(Records from a data source)
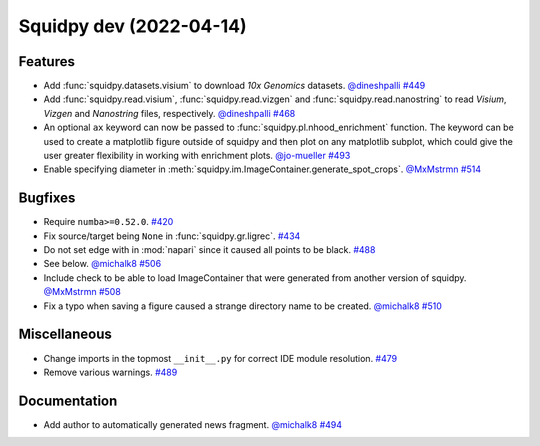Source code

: Squidpy dev (2022-04-14)
========================

Features
--------

- Add :func:`squidpy.datasets.visium` to download *10x Genomics* datasets.
  `@dineshpalli <https://github.com/dineshpalli>`__
  `#449 <https://github.com/theislab/squidpy/pull/449>`__

- Add :func:`squidpy.read.visium`, :func:`squidpy.read.vizgen` and :func:`squidpy.read.nanostring` to
  read *Visium*, *Vizgen* and *Nanostring* files, respectively.
  `@dineshpalli <https://github.com/dineshpalli>`__
  `#468 <https://github.com/theislab/squidpy/pull/468>`__

- An optional ``ax`` keyword can now be passed to :func:`squidpy.pl.nhood_enrichment` function. The
  keyword can be used to create a matplotlib figure outside of squidpy and then plot on any matplotlib
  subplot, which could give the user greater flexibility in working with enrichment plots.
  `@jo-mueller <https://github.com/jo-mueller>`__
  `#493 <https://github.com/theislab/squidpy/pull/493>`__

- Enable specifying diameter in :meth:`squidpy.im.ImageContainer.generate_spot_crops`.
  `@MxMstrmn <https://github.com/MxMstrmn>`__
  `#514 <https://github.com/theislab/squidpy/pull/514>`__


Bugfixes
--------

- Require ``numba>=0.52.0``.
  `#420 <https://github.com/theislab/squidpy/pull/420>`__

- Fix source/target being ``None`` in :func:`squidpy.gr.ligrec`.
  `#434 <https://github.com/theislab/squidpy/pull/434>`__

- Do not set edge with in :mod:`napari` since it caused all points to be black.
  `#488 <https://github.com/theislab/squidpy/pull/488>`__

- See below.
  `@michalk8 <https://github.com/michalk8>`__
  `#506 <https://github.com/theislab/squidpy/pull/506>`__

- Include check to be able to load ImageContainer that were generated from another version of squidpy.
  `@MxMstrmn <https://github.com/MxMstrmn>`__
  `#508 <https://github.com/theislab/squidpy/pull/508>`__

- Fix a typo when saving a figure caused a strange directory name to be created.
  `@michalk8 <https://github.com/michalk8>`__
  `#510 <https://github.com/theislab/squidpy/pull/510>`__


Miscellaneous
-------------

- Change imports in the topmost ``__init__.py`` for correct IDE module resolution.
  `#479 <https://github.com/theislab/squidpy/pull/479>`__

- Remove various warnings.
  `#489 <https://github.com/theislab/squidpy/pull/489>`__


Documentation
-------------

- Add author to automatically generated news fragment.
  `@michalk8 <https://github.com/michalk8>`__
  `#494 <https://github.com/theislab/squidpy/pull/494>`__
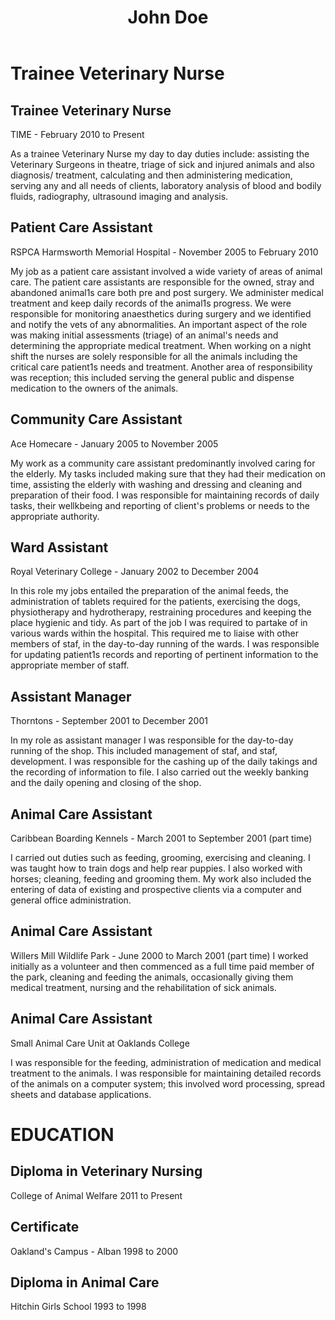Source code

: #+TITLE: John Doe
* Trainee Veterinary Nurse
** Trainee Veterinary Nurse
TIME - February 2010 to Present

As a trainee Veterinary Nurse my day to day duties include: assisting the Veterinary Surgeons in theatre, triage of sick and injured animals and also diagnosis/ treatment, calculating and then administering medication, serving any and all needs of clients, laboratory analysis of blood and bodily fluids, radiography, ultrasound imaging and analysis.
** Patient Care Assistant
RSPCA Harmsworth Memorial Hospital - November 2005 to February 2010

My job as a patient care assistant involved a wide variety of areas of animal care. The patient care assistants are responsible for the owned, stray and abandoned animal1s care both pre and post surgery. We administer medical treatment and keep daily records of the animal1s progress. We were responsible for monitoring anaesthetics during surgery and we identified and notify the vets of any abnormalities. An important aspect of the role was making initial assessments (triage) of an animal's needs and determining the appropriate medical treatment. When working on a night shift the nurses are solely responsible for all the animals including the critical care patient1s needs and treatment. Another area of responsibility was reception; this included serving the general public and dispense medication to the owners of the animals.

** Community Care Assistant
Ace Homecare - January 2005 to November 2005

My work as a community care assistant predominantly involved caring for the elderly. My tasks included making sure that they had their medication on time, assisting the elderly with washing and dressing and cleaning and preparation of their food. I was responsible for maintaining records of daily tasks, their wellkbeing and reporting of client's problems or needs to the appropriate authority.

** Ward Assistant
Royal Veterinary College - January 2002 to December 2004

In this role my jobs entailed the preparation of the animal feeds, the administration of tablets required for the patients, exercising the dogs, physiotherapy and hydrotherapy, restraining procedures and keeping the place hygienic and tidy. As part of the job I was required to partake of in various wards within the hospital. This required me to liaise with other members of staf, in the day-to-day running of the wards. I was responsible for updating patient1s records and reporting of pertinent information to the appropriate member of staff.

** Assistant Manager
Thorntons - September 2001 to December 2001

In my role as assistant manager I was responsible for the day-to-day running of the shop. This included management of staf, and staf, development. I was responsible for the cashing up of the daily takings and the recording of information to file. I also carried out the weekly banking and the daily opening and closing
of the shop.
** Animal Care Assistant
Caribbean Boarding Kennels - March 2001 to September 2001
(part time)

I carried out duties such as feeding, grooming, exercising and cleaning. I was taught how to train dogs and help rear puppies. I also worked with horses; cleaning, feeding and grooming them. My work also included the entering of data of existing and prospective clients via a computer and general office administration.

** Animal Care Assistant
Willers Mill Wildlife Park - June 2000 to March 2001
(part time)
I worked initially as a volunteer and then commenced as a full time paid member of the park, cleaning and feeding the animals, occasionally giving them medical treatment, nursing and the rehabilitation of sick animals. 

** Animal Care Assistant
Small Animal Care Unit at Oaklands College

I was responsible for the feeding, administration of medication and medical treatment to the animals. I was responsible for maintaining detailed records of the animals on a computer system; this involved word processing, spread sheets and database applications.

* EDUCATION
** Diploma in Veterinary Nursing
College of Animal Welfare
2011 to Present
** Certificate
Oakland's Campus - Alban
1998 to 2000
** Diploma in Animal Care
Hitchin Girls School
1993 to 1998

• **THE TASK**
For each line in the data that contains the string "general", give a copy of that line.

• **ANSWER TO THIS TASK**
My job as a patient care assistant involved a wide variety of areas of animal care. The patient care assistants are responsible for the owned, stray and abandoned animal1s care both pre and post surgery. We administer medical treatment and keep daily records of the animal1s progress. We were responsible for monitoring anaesthetics during surgery and we identified and notify the vets of any abnormalities. An important aspect of the role was making initial assessments (triage) of an animal's needs and determining the appropriate medical treatment. When working on a night shift the nurses are solely responsible for all the animals including the critical care patient1s needs and treatment. Another area of responsibility was reception; this included serving the general public and dispense medication to the owners of the animals.
I carried out duties such as feeding, grooming, exercising and cleaning. I was taught how to train dogs and help rear puppies. I also worked with horses; cleaning, feeding and grooming them. My work also included the entering of data of existing and prospective clients via a computer and general office administration.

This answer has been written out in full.